Cloudera-scm-server did not crash - I'm able to log into the CM dashboard. The warnings seem to be mostly related to the size of the EC2 instance.
However there's still a few problems.
OOZIE
However oozie initialization is still failing. The stack traces are
Latest:
2019-03-29 12:29:17,583 ERROR WebServerImpl:com.cloudera.server.web.cmf.TsqueryAutoCompleter: Error getting predicates
org.apache.avro.AvroRemoteException: java.net.ConnectException: Connection refused (Connection refused)
at org.apache.avro.ipc.specific.SpecificRequestor.invoke(SpecificRequestor.java:104)
at com.sun.proxy.$Proxy179.getImpalaFilterMetadata(Unknown Source)
at com.cloudera.cmf.protocol.firehose.nozzle.TimeoutNozzleIPC.getImpalaFilterMetadata(TimeoutNozzleIPC.java:370)
at com.cloudera.server.web.cmf.impala.components.ImpalaDao.fetchFilterMetadata(ImpalaDao.java:837)
Before that:
2019-03-29 12:29:07,748 WARN ProcessStalenessDetector-0:com.cloudera.cmf.service.config.components.ProcessStalenessDetector: Encountered exception while performing staleness check
java.util.concurrent.ExecutionException: java.lang.RuntimeException: java.lang.RuntimeException: java.lang.RuntimeException: java.lang.RuntimeException: Unable to find commissioned ResourceManager in good health
at java.util.concurrent.FutureTask.report(FutureTask.java:122)
at java.util.concurrent.FutureTask.get(FutureTask.java:192)
2019-03-29 12:28:28,011 INFO main:org.quartz.core.QuartzScheduler: Scheduler meta-data: Quartz Scheduler (v2.0.2) 'com.cloudera.cmf.scheduler-1' with instanceId 'NON_CLUSTERED'
Scheduler class: 'org.quartz.core.QuartzScheduler' - running locally.
NOT STARTED.
Currently in standby mode.
Number of jobs executed: 0
Using thread pool 'org.quartz.simpl.SimpleThreadPool' - with 1 threads.
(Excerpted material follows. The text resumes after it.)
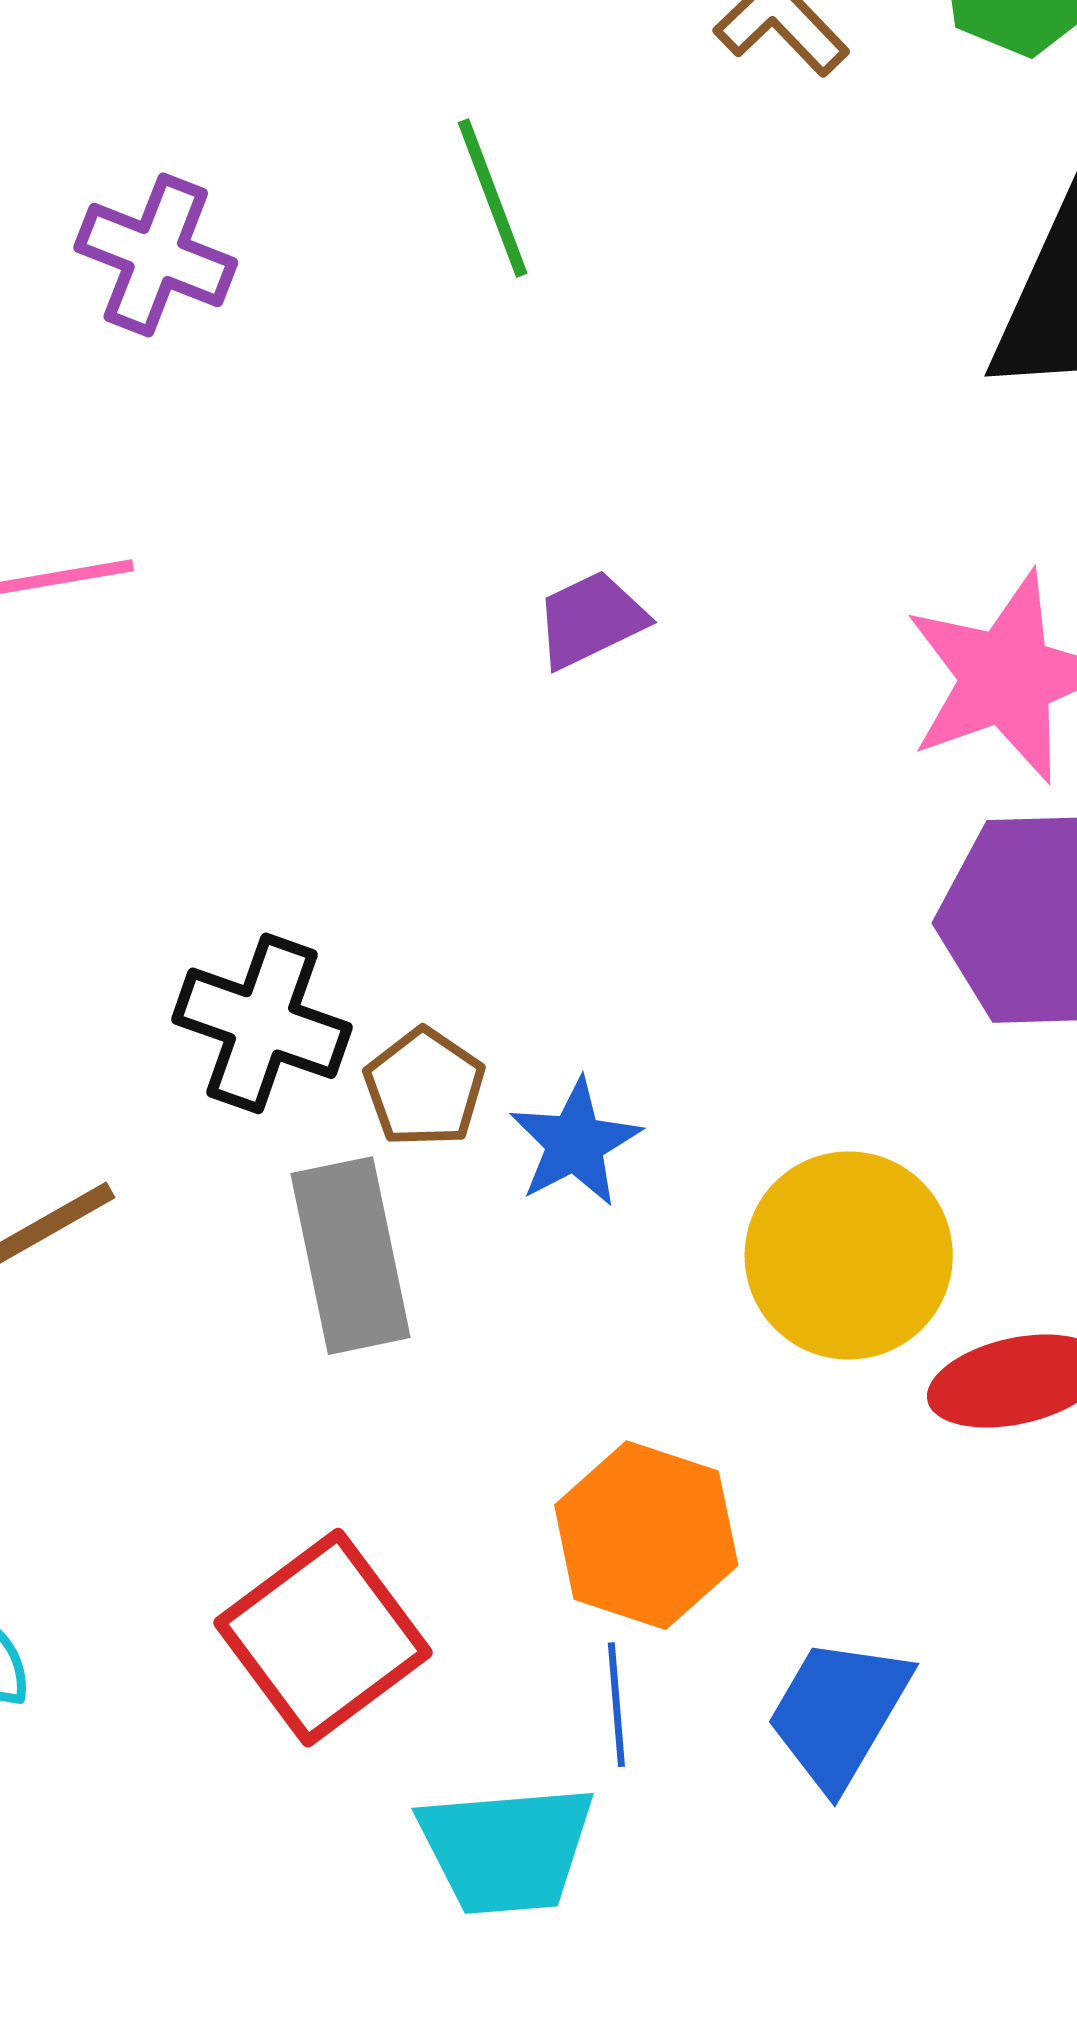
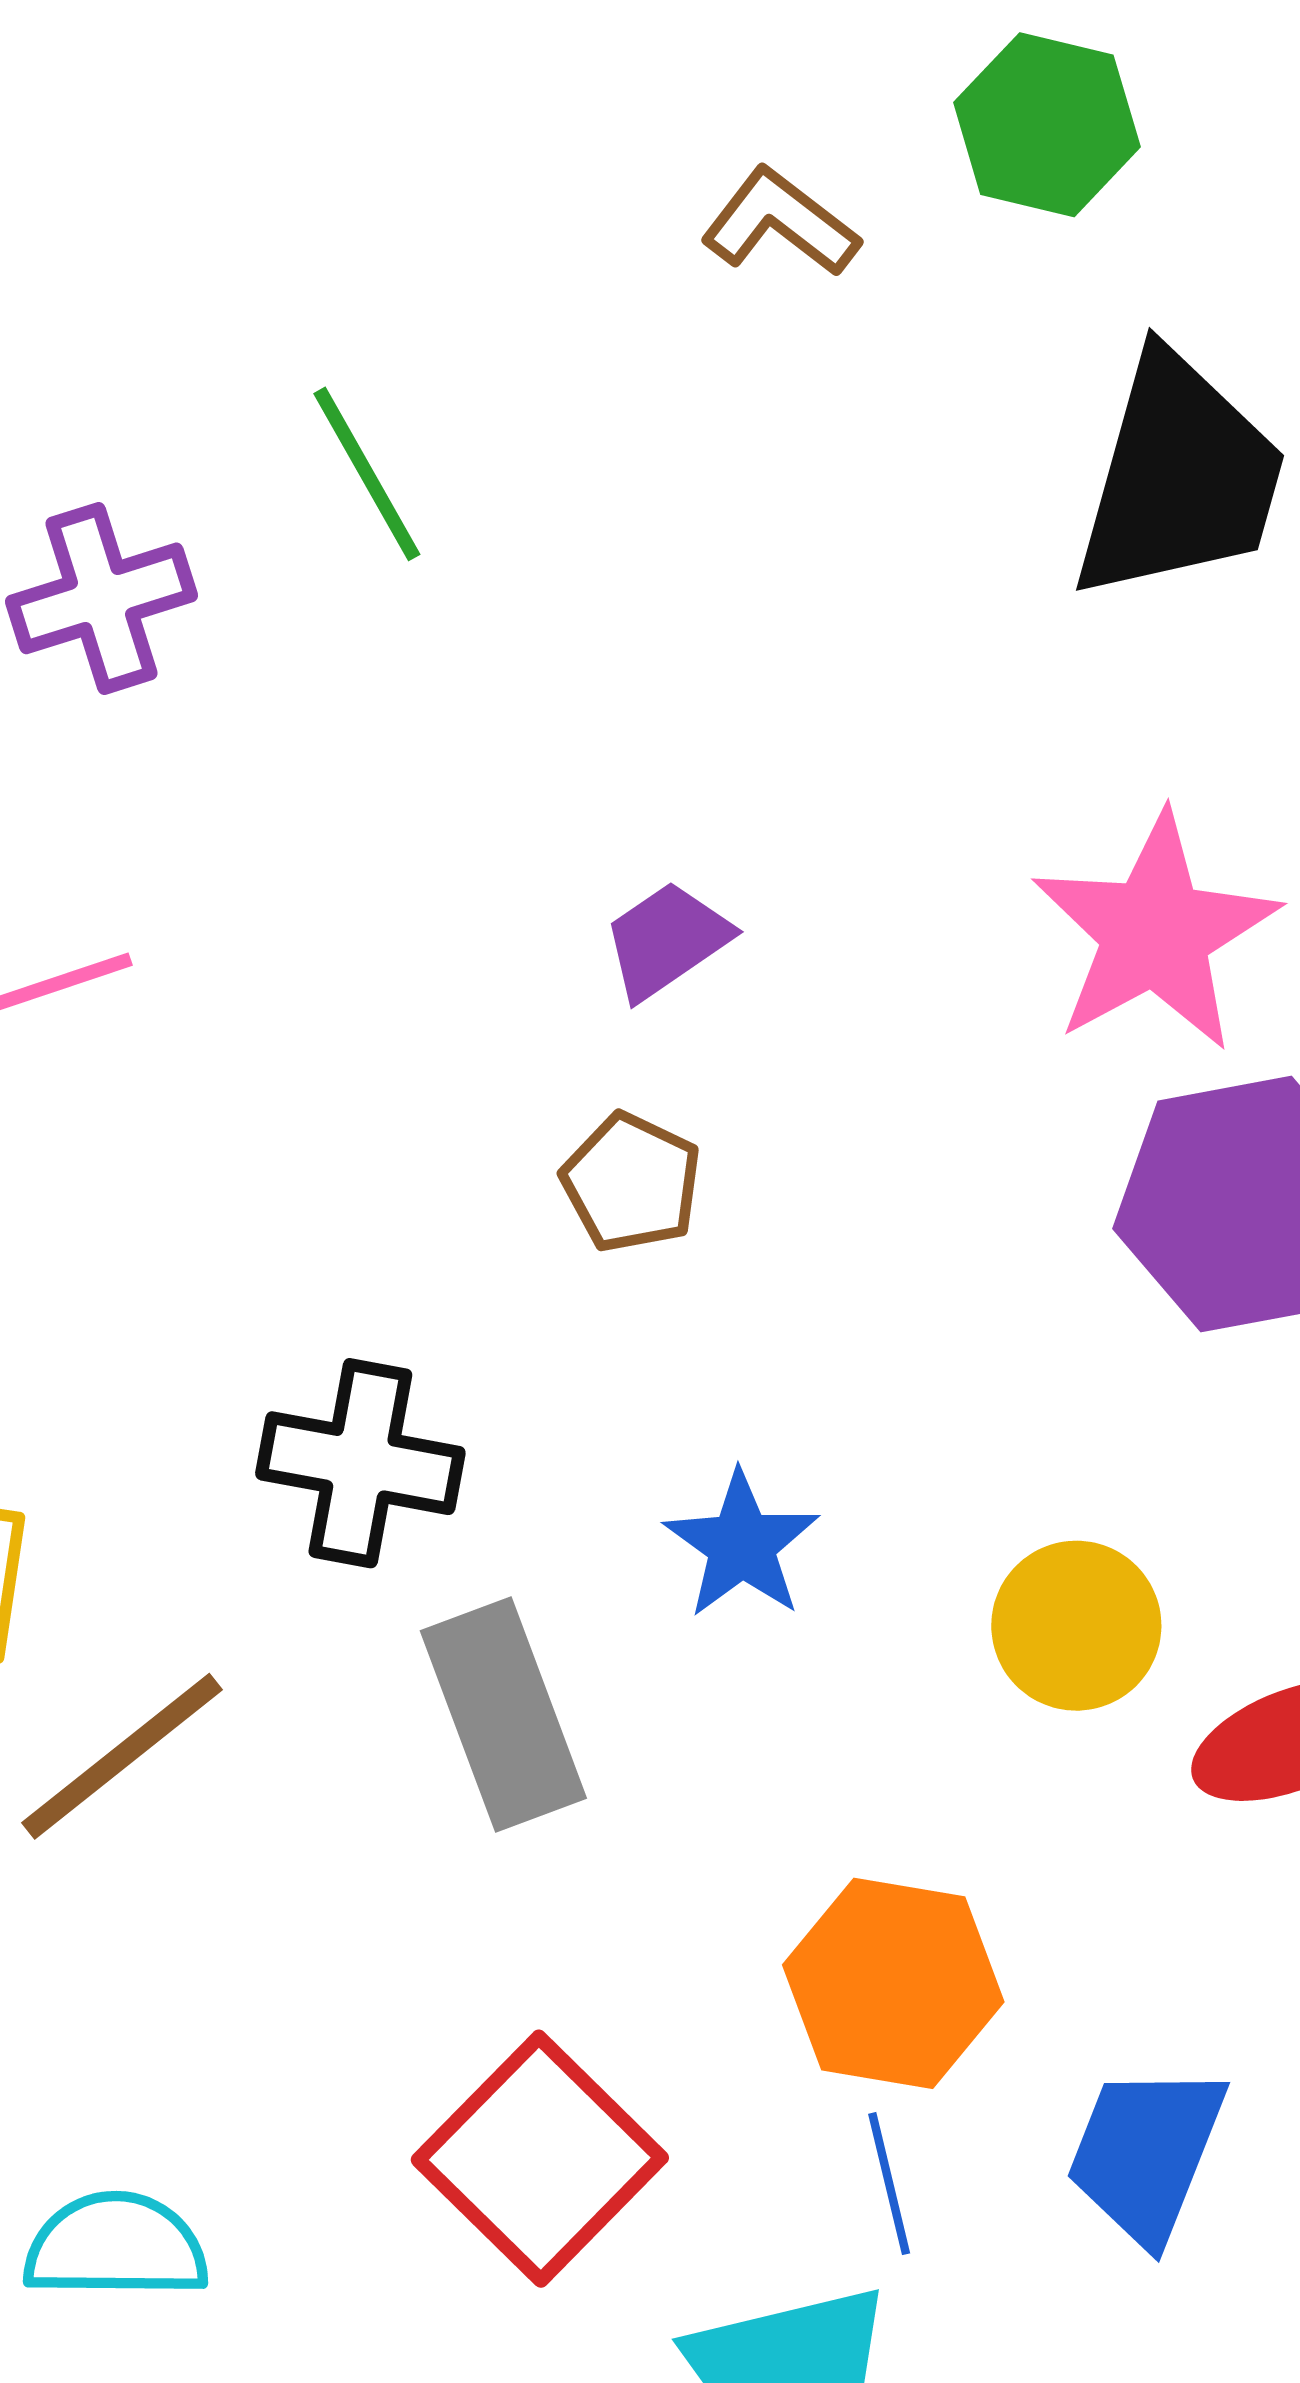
green line: (493, 198) -> (367, 474), moved
purple cross: (156, 255) -> (101, 598), turned -30
brown pentagon: (424, 1087) -> (631, 1183), moved
yellow circle: (849, 1255) -> (1076, 1626), size x0.7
Using job-store 'org.quartz.simpl.RAMJobStore' - which does not support persistence. and is not clustered.
The /var/logs/hadoop-yarn directory is empty. Perhaps OOZIE is failing because YARN isn't coming up?
HDFS
When I start HDFS via CM I get this error:
There was an error when communicating with the server. See the server log file, typically /var/log/cloudera-scm-server/cloudera-scm-server.log, for more information.
CRASH / RESTART
It looks like the server crashed at this point. The logs show that it's trying to restart but failing. I don't see an explanation. I'm going to attribute that to OOM until I can rule that out.
Created 03-29-2019 06:22 AM
If the server crashed with OOM then it may not be sufficiently staffed with resources (RAM). Are you installing to a single node? What are the hardware resources for this host?
Please make sure that the YARN service is started up and in good health state before starting Oozie.
The HDFS startup error indicates communication issue to CM server, please review the CM server logs if there are any issues shown during this time including Detected pause in JVM messages.